There are some great malware-fighting tips in Jeff Atwood’s “How to Clean Up a Windows Spyware Infestation”. Here’s the basic process (be sure to read through the blog post for screenshots and other details that this summary glosses over):
- Stop any spyware currently running. Windows’ builtin Task Manager won’t cut it; get Sysinternals Process Explorer.
- Run Process Explorer.
- Sort the process list by Company Name.
- Kill any processes that don’t have a Company Name (excluding DPCs, Interrupts, System, and System Idle Process), or that have Company Names that you don’t recognize.
- Stop the spyware from restarting the next time the system is booted.
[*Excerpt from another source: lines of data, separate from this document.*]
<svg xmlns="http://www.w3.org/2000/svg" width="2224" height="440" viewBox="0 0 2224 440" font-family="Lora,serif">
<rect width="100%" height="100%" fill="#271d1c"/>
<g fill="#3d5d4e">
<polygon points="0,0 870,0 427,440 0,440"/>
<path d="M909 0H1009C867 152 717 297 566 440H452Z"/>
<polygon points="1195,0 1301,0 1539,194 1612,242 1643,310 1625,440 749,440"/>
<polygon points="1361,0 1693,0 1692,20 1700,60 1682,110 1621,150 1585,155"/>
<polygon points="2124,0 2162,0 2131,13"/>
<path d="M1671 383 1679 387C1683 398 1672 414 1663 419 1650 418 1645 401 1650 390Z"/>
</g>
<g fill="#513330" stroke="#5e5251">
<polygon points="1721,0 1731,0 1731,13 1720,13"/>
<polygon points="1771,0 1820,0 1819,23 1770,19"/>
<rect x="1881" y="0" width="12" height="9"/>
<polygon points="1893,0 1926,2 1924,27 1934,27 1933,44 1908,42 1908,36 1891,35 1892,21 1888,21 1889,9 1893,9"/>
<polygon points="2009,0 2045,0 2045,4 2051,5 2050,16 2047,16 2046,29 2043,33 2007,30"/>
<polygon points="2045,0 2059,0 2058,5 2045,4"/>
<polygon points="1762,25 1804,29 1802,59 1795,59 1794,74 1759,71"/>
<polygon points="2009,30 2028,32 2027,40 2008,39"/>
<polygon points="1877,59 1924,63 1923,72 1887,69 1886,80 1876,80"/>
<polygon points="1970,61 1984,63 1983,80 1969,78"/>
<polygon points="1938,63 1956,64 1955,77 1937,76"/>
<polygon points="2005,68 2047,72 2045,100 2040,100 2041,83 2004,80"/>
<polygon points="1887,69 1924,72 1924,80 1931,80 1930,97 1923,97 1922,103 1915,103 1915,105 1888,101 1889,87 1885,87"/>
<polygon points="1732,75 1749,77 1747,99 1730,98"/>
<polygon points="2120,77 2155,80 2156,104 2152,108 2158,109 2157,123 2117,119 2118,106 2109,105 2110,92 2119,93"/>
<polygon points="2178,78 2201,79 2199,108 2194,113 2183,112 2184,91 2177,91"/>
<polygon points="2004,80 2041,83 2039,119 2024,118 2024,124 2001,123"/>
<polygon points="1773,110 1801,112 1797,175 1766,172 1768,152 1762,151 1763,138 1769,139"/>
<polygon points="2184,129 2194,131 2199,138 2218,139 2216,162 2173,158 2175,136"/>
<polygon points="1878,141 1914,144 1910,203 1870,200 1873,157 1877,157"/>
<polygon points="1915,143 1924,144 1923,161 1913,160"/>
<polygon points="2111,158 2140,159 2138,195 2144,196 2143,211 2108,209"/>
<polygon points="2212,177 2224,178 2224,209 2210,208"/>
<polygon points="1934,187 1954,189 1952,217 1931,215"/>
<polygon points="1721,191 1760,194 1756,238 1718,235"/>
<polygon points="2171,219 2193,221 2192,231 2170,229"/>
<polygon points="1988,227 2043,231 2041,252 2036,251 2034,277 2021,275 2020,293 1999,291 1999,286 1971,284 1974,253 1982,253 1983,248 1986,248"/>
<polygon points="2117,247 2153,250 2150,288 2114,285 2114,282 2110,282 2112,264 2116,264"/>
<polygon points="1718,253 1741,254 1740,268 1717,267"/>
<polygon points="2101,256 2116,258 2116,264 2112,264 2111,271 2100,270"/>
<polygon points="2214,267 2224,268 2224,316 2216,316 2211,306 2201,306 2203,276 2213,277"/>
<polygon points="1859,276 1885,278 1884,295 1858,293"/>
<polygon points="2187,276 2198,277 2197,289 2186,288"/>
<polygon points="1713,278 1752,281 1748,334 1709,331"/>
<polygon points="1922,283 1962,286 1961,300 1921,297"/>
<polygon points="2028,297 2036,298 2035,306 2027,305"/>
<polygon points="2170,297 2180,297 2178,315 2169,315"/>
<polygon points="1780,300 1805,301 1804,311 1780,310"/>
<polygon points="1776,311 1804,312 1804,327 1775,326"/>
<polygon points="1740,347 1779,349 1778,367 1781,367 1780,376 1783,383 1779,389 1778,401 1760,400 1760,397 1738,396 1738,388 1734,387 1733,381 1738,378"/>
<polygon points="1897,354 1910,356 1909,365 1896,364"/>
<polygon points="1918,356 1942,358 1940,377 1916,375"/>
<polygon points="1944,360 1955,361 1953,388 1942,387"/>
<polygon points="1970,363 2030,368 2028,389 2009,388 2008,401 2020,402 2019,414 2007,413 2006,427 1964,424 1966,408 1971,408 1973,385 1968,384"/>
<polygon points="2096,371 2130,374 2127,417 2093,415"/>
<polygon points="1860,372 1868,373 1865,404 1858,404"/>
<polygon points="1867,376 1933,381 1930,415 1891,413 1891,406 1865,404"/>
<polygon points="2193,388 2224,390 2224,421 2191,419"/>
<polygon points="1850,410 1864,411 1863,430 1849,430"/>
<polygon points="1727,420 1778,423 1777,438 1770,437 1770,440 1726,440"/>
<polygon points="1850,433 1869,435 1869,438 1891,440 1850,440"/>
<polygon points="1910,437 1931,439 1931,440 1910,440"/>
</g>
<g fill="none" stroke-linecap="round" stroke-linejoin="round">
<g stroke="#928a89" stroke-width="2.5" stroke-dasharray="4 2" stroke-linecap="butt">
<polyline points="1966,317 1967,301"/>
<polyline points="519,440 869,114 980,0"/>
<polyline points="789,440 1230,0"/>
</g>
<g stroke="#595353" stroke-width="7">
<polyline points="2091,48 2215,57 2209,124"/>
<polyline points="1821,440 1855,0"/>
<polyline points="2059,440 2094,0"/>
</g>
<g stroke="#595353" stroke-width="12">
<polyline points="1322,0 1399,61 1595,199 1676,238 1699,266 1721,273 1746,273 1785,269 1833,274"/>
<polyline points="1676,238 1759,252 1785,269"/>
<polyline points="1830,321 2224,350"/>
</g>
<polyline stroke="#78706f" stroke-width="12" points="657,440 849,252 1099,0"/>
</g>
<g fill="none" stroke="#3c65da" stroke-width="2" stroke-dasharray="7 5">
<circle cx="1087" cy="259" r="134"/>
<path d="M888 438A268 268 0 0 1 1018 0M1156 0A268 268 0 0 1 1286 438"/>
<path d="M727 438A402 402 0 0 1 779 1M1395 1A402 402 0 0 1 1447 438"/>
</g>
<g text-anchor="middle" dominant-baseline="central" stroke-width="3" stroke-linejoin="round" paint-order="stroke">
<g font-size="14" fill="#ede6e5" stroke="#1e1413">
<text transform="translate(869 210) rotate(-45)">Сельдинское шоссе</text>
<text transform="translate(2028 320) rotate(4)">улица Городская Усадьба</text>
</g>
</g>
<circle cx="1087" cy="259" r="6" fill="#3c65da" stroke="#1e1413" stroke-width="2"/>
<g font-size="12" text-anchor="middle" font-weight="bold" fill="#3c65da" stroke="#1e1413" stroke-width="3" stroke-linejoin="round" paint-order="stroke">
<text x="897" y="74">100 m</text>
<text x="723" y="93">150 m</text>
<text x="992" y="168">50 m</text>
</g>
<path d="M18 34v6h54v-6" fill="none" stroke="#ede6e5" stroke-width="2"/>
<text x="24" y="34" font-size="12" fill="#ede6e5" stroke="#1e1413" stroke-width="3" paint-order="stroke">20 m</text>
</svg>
Again, Windows’ builtin tool, MSconfig, is a partial solution, but Sysinternals AutoRuns is the tool to use.
- Run AutoRuns.
- Go through the entire list. Uncheck suspicious entries — those with blank Publisher names or any Publisher name you don’t recognize.
- Now reboot.
- After rebooting, recheck with Process Explorer and AutoRuns. If something “comes back”, you’ll have to dig deeper.
- In Jeff’s example, one something that came back was a suspicious driver entry in AutoRuns. He talks through tracking down the process that loaded it in Process Explorer, closing the handle, and physically deleting the rogue driver.
- He also found an oddly-named DLL file hooking into the Winlogon process, and demonstrates finding and killing the process threads loading that DLL so that AutoRuns can finally remove the entries.